== ACTIVITY ==
Would you please transcribe the data in full and exactly, excluding images?

== DATA EXCERPT ==
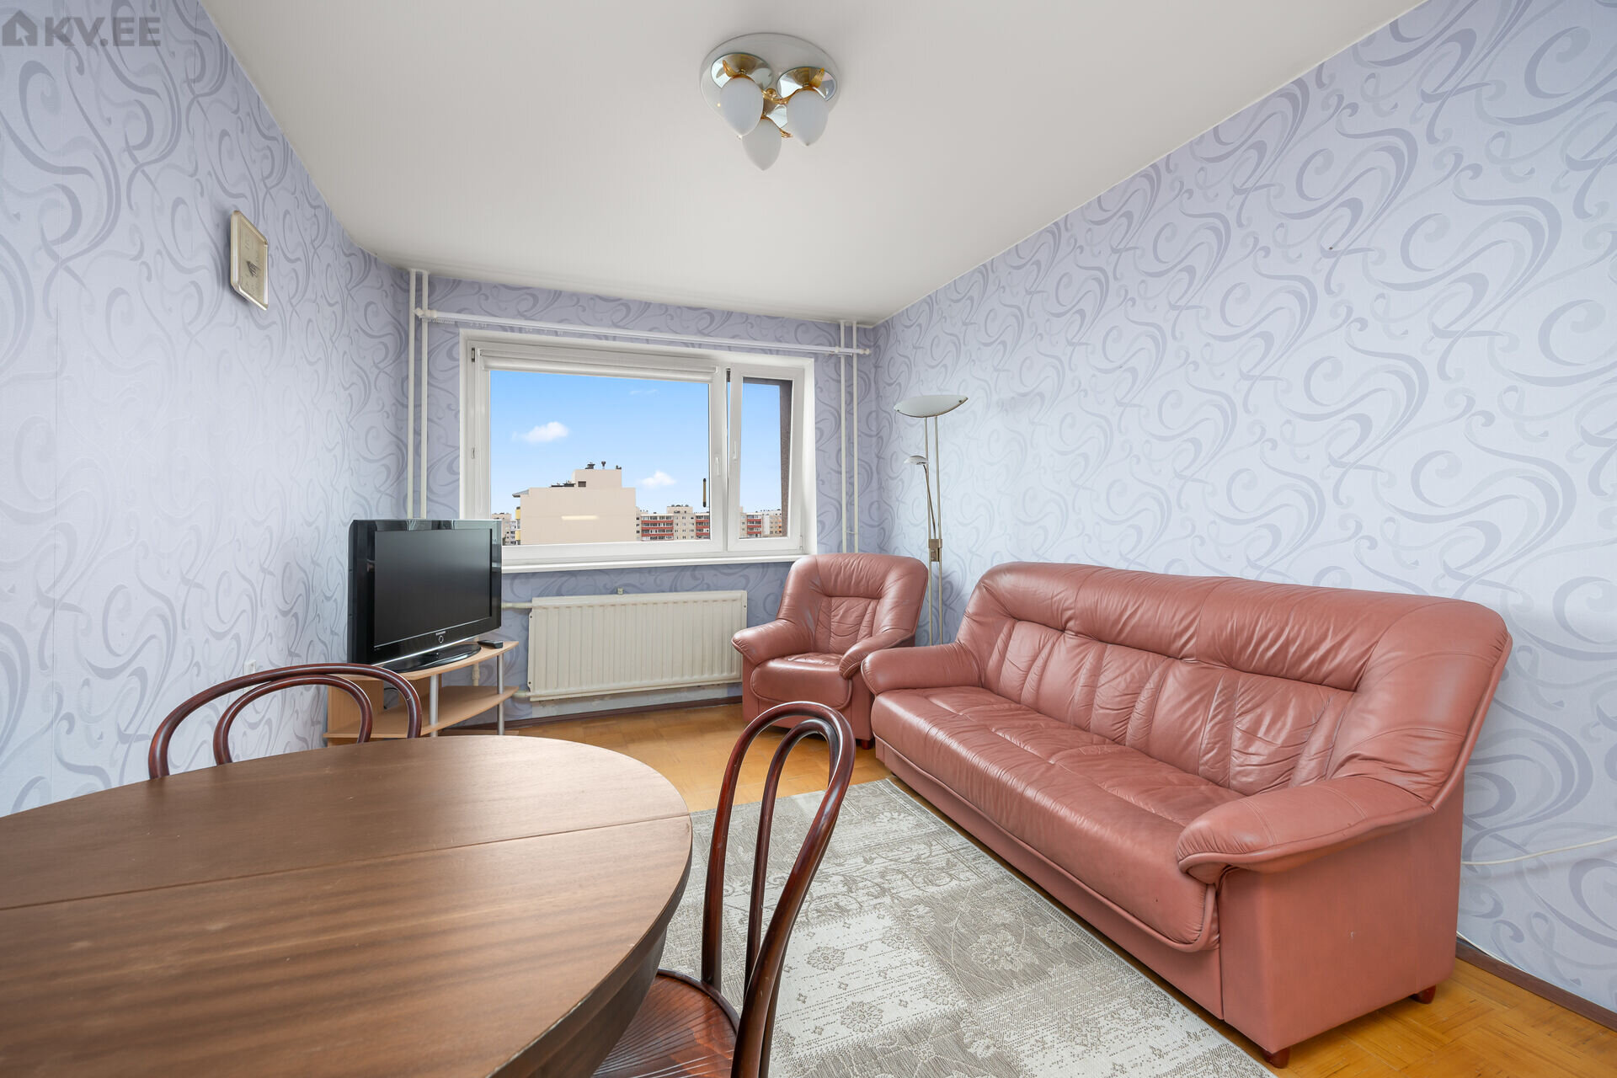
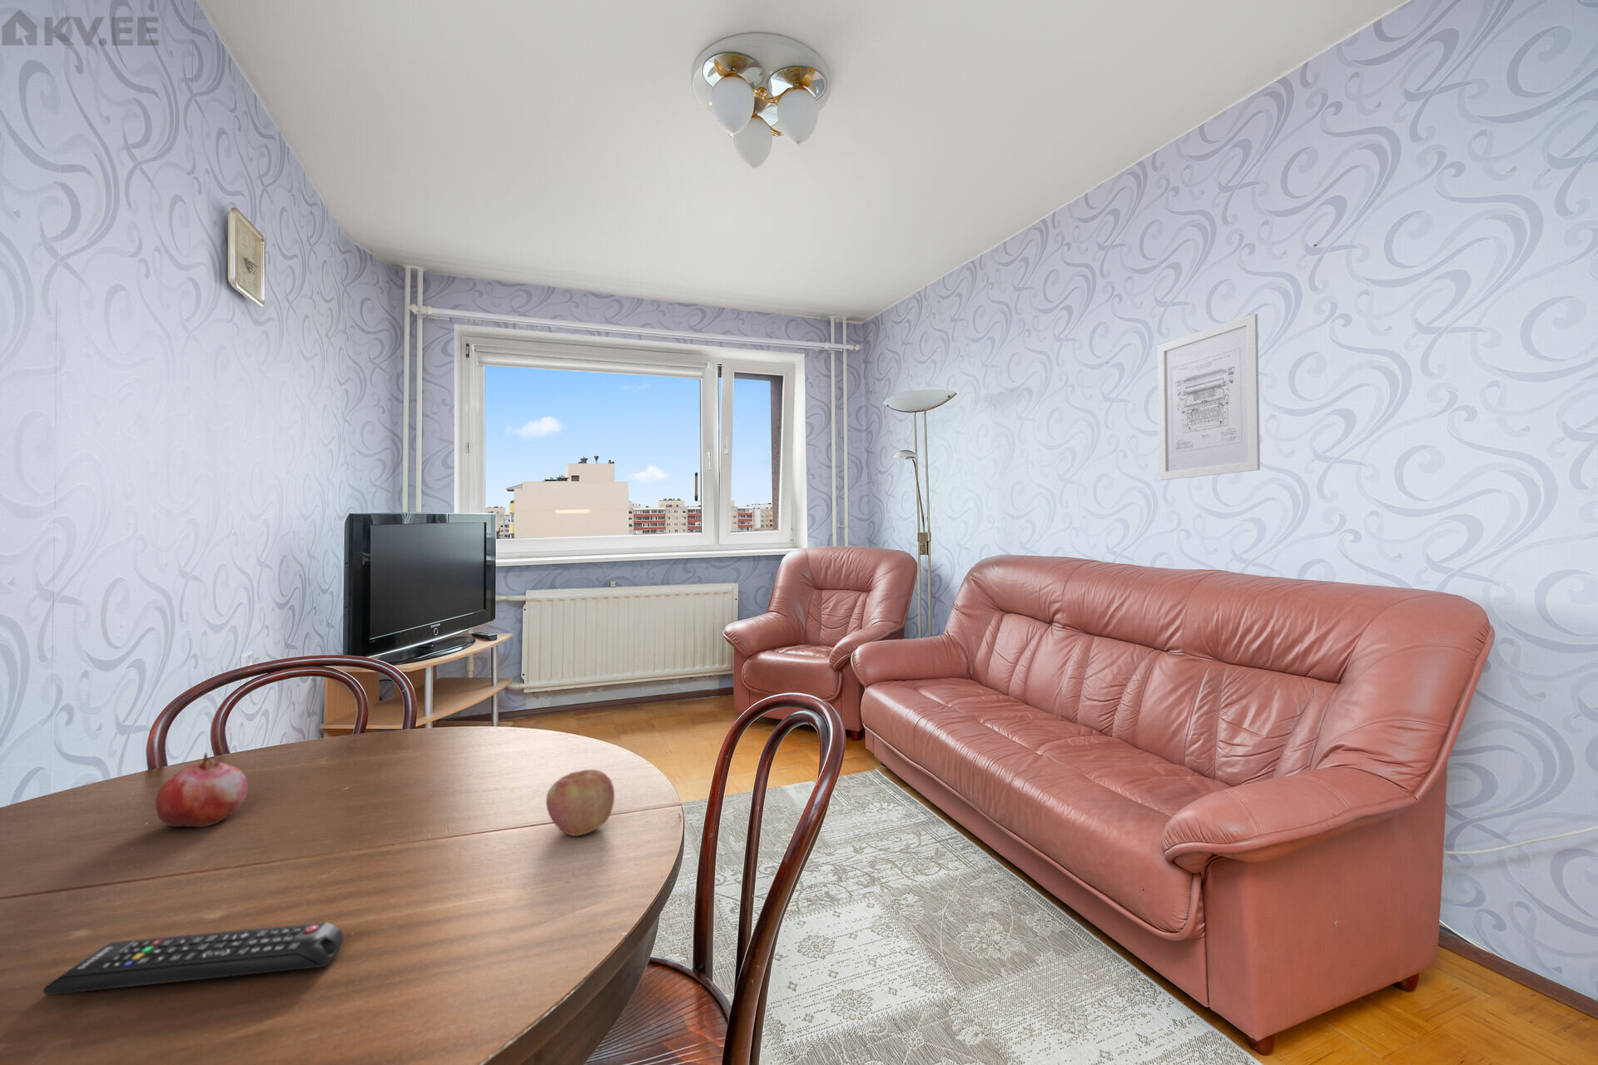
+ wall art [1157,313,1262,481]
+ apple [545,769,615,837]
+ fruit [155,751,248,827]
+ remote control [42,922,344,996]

== REPLY ==
+ wall art [1157,313,1262,481]
+ apple [545,769,615,837]
+ fruit [155,751,248,827]
+ remote control [42,922,344,996]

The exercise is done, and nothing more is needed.